## Brief 1
In the mortgage post below, restate the passage that begins with the words "There is a practical" and ends with "(principal and interest).", changing each "mortgage" to "home loan".
## Brief 2
Answer these from the mortgage post below:
(a) What rate of return is assumed on the cash on hand in place of 7%?
(b) What is the monthly mortgage payment?
(c) How much cash on hand is listed?

## Quoted text
◇ ◇ ◇ ◇
There is a practical consideration that always seems to be overlooked in these "to pay off mortgage early or not" discussions.  Yes, it is true that paying off a mortgage early is "suboptimal from a math standpoint" if the interest rate on the investments that otherwise would have been made in lieu of the early principal payments exceeds the interest rate on the mortgage.  However, for cash flow purposes, the interest rate on the alternative investment needs to not only exceed the interest rate on the mortgage, but exceed it by enough of a margin that the investment income covers the ENTIRE mortgage payment (principal and interest).

Let's use the clear and concise example from earlier in this thread, except instead of assuming a 7% rate of return on the cash on hand, let's assume a 4.5% rate of return (which still exceeds the 4% interest rate on the mortgage).

With a mortgage
-------------------------------------------------------
Monthly non-housing expenses: $2000
Current mortgage on house: $100,000
Monthly mortgage payment (at loan interest rate of 4%): $477
Total monthly expenses: $2477

Cash on hand: $100,000 (invested instead of paying off the house)
◇ ◇ ◇ ◇
## Data section
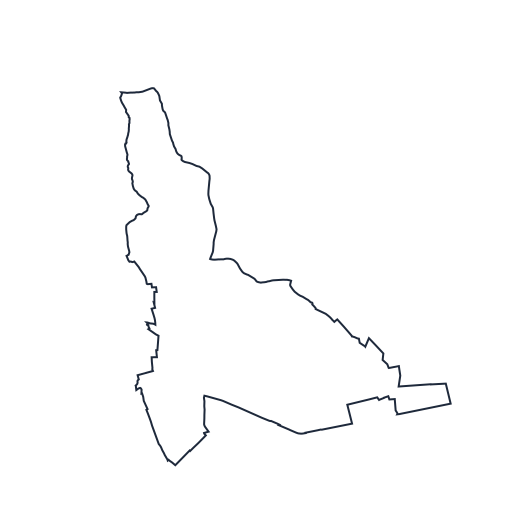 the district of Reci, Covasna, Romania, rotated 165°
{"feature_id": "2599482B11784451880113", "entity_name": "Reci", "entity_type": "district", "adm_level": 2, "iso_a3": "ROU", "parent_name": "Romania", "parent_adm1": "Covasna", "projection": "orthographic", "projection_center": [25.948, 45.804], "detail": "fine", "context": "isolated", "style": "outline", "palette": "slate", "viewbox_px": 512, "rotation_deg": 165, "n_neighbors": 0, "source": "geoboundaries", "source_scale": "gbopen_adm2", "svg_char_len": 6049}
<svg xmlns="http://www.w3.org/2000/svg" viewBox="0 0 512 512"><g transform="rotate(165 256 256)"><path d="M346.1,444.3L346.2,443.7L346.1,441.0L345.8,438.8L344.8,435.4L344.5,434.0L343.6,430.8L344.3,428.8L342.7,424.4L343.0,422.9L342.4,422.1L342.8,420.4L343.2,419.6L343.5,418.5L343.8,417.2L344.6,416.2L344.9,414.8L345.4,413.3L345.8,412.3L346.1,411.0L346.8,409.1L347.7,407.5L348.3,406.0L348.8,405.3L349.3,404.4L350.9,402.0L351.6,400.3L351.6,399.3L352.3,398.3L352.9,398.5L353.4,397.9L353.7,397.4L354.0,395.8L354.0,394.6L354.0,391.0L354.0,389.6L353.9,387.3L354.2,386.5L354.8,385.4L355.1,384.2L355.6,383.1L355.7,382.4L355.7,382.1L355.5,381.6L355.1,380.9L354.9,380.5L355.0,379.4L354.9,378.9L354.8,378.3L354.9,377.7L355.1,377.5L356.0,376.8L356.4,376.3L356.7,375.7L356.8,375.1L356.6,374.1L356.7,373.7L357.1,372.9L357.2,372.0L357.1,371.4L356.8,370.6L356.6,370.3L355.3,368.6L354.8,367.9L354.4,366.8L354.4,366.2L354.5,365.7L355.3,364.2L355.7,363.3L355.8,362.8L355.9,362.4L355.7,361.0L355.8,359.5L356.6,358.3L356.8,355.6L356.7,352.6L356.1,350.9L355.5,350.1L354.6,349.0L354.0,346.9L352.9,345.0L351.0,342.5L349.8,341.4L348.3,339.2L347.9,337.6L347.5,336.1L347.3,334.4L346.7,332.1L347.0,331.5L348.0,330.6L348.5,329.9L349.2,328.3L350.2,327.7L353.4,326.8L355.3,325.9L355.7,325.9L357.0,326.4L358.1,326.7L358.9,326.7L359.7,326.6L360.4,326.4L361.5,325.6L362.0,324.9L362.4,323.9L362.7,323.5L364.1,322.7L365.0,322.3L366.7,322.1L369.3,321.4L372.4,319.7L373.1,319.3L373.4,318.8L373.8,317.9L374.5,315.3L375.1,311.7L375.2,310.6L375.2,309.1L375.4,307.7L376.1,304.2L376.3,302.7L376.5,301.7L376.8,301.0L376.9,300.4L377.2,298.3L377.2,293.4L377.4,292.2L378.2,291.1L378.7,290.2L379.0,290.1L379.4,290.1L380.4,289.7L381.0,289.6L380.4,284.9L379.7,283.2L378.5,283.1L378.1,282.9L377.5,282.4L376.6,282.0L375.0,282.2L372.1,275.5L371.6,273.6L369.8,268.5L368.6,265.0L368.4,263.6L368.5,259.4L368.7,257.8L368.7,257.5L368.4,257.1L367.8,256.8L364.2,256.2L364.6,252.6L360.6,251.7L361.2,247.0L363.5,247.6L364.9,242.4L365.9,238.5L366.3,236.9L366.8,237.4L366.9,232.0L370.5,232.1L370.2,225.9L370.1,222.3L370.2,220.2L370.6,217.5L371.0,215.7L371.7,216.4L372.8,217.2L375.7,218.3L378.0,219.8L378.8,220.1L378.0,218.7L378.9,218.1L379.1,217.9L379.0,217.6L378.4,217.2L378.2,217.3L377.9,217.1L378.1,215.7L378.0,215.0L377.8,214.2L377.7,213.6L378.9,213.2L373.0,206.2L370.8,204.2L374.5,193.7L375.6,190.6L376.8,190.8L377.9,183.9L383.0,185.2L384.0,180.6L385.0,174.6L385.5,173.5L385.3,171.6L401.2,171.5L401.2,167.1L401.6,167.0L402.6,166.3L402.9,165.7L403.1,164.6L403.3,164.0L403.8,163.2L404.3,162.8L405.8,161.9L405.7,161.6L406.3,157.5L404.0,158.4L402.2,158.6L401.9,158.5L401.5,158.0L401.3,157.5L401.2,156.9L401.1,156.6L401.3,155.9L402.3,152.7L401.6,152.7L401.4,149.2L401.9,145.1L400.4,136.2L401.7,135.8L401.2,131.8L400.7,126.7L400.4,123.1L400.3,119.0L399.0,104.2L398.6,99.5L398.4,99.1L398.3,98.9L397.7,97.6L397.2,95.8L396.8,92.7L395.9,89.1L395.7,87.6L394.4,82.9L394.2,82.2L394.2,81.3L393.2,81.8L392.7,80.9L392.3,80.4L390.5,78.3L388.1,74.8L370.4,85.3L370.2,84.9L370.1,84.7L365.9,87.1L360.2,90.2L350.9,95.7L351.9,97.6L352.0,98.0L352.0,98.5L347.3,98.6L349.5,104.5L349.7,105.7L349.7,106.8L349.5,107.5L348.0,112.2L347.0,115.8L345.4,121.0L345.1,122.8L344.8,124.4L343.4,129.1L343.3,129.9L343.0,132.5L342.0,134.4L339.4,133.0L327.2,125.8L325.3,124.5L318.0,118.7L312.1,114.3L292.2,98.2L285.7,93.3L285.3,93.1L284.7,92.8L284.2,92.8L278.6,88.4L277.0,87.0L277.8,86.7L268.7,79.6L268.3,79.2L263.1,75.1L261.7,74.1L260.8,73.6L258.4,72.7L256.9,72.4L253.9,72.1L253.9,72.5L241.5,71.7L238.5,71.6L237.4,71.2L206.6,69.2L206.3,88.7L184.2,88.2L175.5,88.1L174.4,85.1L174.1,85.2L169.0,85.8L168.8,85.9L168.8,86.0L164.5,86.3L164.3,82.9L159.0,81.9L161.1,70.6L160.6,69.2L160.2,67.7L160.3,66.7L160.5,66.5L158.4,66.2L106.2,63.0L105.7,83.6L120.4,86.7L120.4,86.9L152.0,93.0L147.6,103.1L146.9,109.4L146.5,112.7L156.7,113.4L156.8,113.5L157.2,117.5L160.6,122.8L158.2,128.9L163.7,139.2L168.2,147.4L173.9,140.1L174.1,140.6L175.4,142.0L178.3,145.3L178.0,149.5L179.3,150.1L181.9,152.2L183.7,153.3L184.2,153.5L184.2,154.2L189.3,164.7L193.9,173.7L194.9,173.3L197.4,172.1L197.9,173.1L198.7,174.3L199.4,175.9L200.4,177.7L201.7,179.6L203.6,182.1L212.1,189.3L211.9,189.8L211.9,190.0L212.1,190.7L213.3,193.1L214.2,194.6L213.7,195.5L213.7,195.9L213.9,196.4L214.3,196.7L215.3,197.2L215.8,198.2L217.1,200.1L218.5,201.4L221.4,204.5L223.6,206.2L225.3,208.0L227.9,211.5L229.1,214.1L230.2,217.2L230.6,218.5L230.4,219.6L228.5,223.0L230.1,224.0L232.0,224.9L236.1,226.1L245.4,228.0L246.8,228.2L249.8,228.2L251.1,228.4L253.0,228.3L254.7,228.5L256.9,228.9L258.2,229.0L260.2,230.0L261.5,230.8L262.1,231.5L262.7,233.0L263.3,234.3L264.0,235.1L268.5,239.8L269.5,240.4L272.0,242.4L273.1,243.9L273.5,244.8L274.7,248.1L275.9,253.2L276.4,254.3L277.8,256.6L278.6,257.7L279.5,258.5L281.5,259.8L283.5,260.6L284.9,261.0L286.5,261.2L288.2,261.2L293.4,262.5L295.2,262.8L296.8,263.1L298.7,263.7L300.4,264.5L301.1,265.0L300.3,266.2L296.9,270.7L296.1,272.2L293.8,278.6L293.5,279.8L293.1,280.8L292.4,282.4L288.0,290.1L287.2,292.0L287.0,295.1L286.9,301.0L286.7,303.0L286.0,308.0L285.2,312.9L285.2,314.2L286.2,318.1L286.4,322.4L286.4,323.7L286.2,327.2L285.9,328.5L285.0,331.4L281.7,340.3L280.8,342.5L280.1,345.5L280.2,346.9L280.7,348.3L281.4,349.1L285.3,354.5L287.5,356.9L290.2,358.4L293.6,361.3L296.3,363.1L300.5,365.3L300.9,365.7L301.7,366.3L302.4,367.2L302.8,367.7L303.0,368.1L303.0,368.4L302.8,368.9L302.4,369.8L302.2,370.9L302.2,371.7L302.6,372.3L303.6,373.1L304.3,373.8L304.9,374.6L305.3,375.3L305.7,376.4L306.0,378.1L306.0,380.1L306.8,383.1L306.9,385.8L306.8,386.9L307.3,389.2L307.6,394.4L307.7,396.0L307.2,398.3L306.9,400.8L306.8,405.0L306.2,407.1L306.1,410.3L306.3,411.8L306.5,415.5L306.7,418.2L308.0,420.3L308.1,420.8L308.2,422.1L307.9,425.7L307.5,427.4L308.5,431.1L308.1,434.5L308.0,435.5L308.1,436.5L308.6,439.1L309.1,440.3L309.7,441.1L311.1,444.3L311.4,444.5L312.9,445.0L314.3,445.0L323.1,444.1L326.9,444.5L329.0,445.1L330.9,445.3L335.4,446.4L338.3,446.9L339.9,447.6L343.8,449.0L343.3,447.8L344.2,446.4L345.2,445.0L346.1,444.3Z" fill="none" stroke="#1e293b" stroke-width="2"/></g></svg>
◇ ◇ ◇ ◇
## Written answer 1
There is a practical consideration that always seems to be overlooked in these "to pay off home loan early or not" discussions.  Yes, it is true that paying off a home loan early is "suboptimal from a math standpoint" if the interest rate on the investments that otherwise would have been made in lieu of the early principal payments exceeds the interest rate on the home loan.  However, for cash flow purposes, the interest rate on the alternative investment needs to not only exceed the interest rate on the home loan, but exceed it by enough of a margin that the investment income covers the ENTIRE home loan payment (principal and interest).

## Written answer 2
(a) 4.5%
(b) $477
(c) $100,000